Complexities in the hydrodynamics of slurry bubble columns lead to noticeable uncertainty in the design and scale-up of these multiphase reactors. Knowledge of local hydrodynamics can alleviate this problem. The effect of solids properties on the local hydrodynamic parameters isa critical subject where the lack of knowledge is undeniable. In the present study, optical fiber probes were used to study the effect of par-ticle size and concentration on the solids and gas distribution inside the bubble column. A pilot-scale cylindrical bubble column 270 cm in height and 29.2 cm in diameter was employed. Glass beads with various mean diameters (35, 71, 156 mm) and 1, 3 and 5 vol% were added to tap water in order to make the slurry phase.

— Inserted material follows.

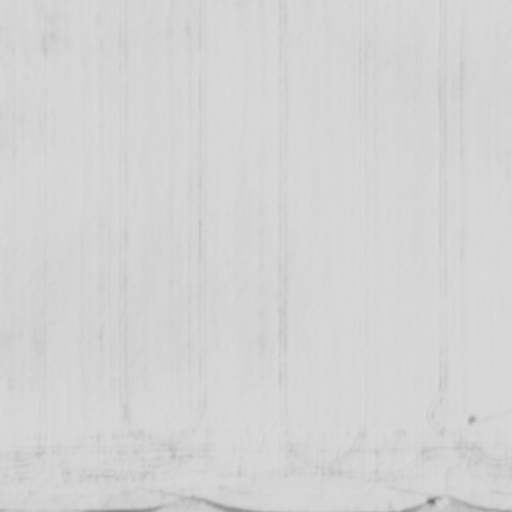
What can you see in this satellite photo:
crop: (255, 254)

Air with a wide range of superficial gas velocities (up to 20 cm/s) was injected into the slurry phase. The results demonstrated that the solid particles' radial and axial distributions were not uniform in the column. Solids concentration showed a local maximum in the near-wall region. Gas holdup had a parabolic shape except for large particles at high solids concentration in which the maxi-mum of the gas holdup was observed at the sides rather than the centerline. The variations in the pres -sure fluctuations revealed that the particle size decrease led to an increase in the bubble size; however, the initial bubble size was independent of the particle size. Moreover, the increase in the solids concen-tration resulted in an increase in the gas holdup in the homogeneous flow regime; and a decrease in the heterogeneous one. Finally, a predictive model that can estimate the radial and axial solids distributions in the slurry bubble column is presented. (c) 2021 Elsevier Ltd. All rights reserved.

Automated summary

The complexities in the hydrodynamics of slurry bubble columns create uncertainty in reactor design and scale-up. Understanding local hydrodynamics can help alleviate this issue. The effect of solids properties on the local hydrodynamic parameters is a critical subject of study, with experiments showing non-uniform distribution of solid particles and gas holdup in the column.